Trotzdem, mich stört Folgendes: Auch die Gemeinde Goldach stellt zahlreiche Infrastruktur für die Allgemeinheit zur Verfügung, welche nicht kostendeckend betrieben werden kann. Zu erwähnen ist der Begegnungsplatz Kellen mit einem grossen Spielplatz, der von Kindern aus der ganzen Region besucht wird. Oder das Freibad Seegarten mit einem jährlichen Betriebsdefizit von über Fr. 200’000.00, welches durch die Gemeinde Goldach ausfinanziert wird. Das Bad steht hingegen allen Besuchern zum gleichen Einzel-Eintrittspreis offen, unabhängig vom Wohnsitz. Es mutet somit ein wenig seltsam an, wenn die Benützung der Hallenbäder als Sonderfall mit regionaler Finanzierung qualifiziert wird im Wissen darum, dass vor allem die grösseren Gemeinden unter ganz verschiedenen Titeln finanzielle Lasten tragen, welche keiner regionalen Beteiligung zugänglich sind. Das Freibad Seegarten oder der Begegnungsplatz sind prominente Beispiele, aber längst nicht die Einzigen: In unserer Gemeinde betrachten wir die Bereitstellung von Arbeitsplätzen als wichtigen volkswirtschaftlicher Auftrag und bemühen uns aktiv um die Ansiedlung von Industrie- und Gewerbebetrieben. Eine solche Absicht ist mit Nachteilen wie Lärm und Verkehr verbunden. Wie viel einfacher bliebe es hingegen, sich ausschliesslich dem Wohnungsbau zu verschreiben und damit das kommunale Steuersubstrat zu optimieren. Bloss, ist dies nachhaltig und im Sinne einer gesamtwirtschaftlichen Betrachtung angezeigt? Wohl kaum. Auch Gemeinden wie Rorschach, welche mit hohen Sozialkosten konfrontiert sind, fragen unter diesem Blickwinkel wohl zu Recht nach der interkommunalen Solidarität. Der soziodemographische Lastenausgleich vermag die Standortnachteile wohl kaum aufzuwiegen.

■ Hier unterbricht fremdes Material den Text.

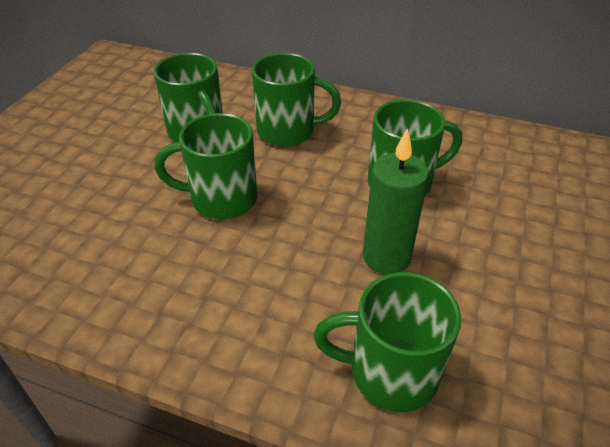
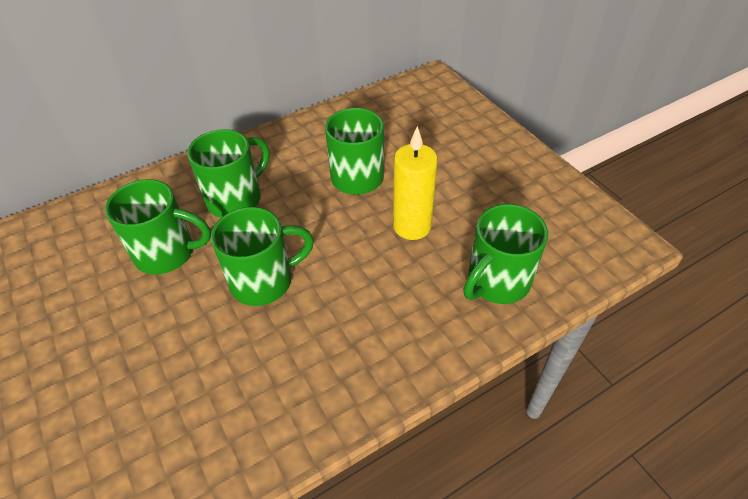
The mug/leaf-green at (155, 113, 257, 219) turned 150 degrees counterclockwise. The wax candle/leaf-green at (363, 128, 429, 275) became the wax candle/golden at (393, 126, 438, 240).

Eine gerechte horizontale Lastenverteilung unter den Gemeinden ist kaum realistisch. Und vielleicht auch nicht ein geeignetes Instrument zur ausgleichenden Regulierung. Letztlich soll jede Kommune selber entscheiden, welche Infrastruktur sie bereitstellen und damit finanzieren möchte. Gewisse spezifische Lasten von Zentrumsgemeinden oder Städten sind somit kaum vermeidbar. Geradezu sachfremd wirkt es demgegenüber, einen einzelnen Bereich wie den Betrieb eines Hallenbads als regionalen Sonderfall zu betrachten und damit eine Scheingerechtigkeit zu stipulieren. Selbst wenn die Studienverfasser das gewählte Thema lediglich als «ersten Anwendungsbereich» einer möglichen interkommunalen Solidarität beschreiben.

Möchte man wirklich den Versuch wagen, der Thematik annähernd gerecht zu werden, müssten eine detaillierte Kosten-Nutzen-Analyse von Infrastrukturen mit regionalem Nutzen erstellt werden. Auch die Bereitstellung von Arbeitsplätzen für die Region und viele weitere Kriterien müssten Eingang finden in einen glaubwürdigen Nachteilsausgleich. Verbunden mit der Idee und auch der Konsequenz, dass sich die Gemeinden in ihren Planungen weniger am individuellen Vorteil und viel eher am Nutzen für das Gemeinwohl orientieren müssten.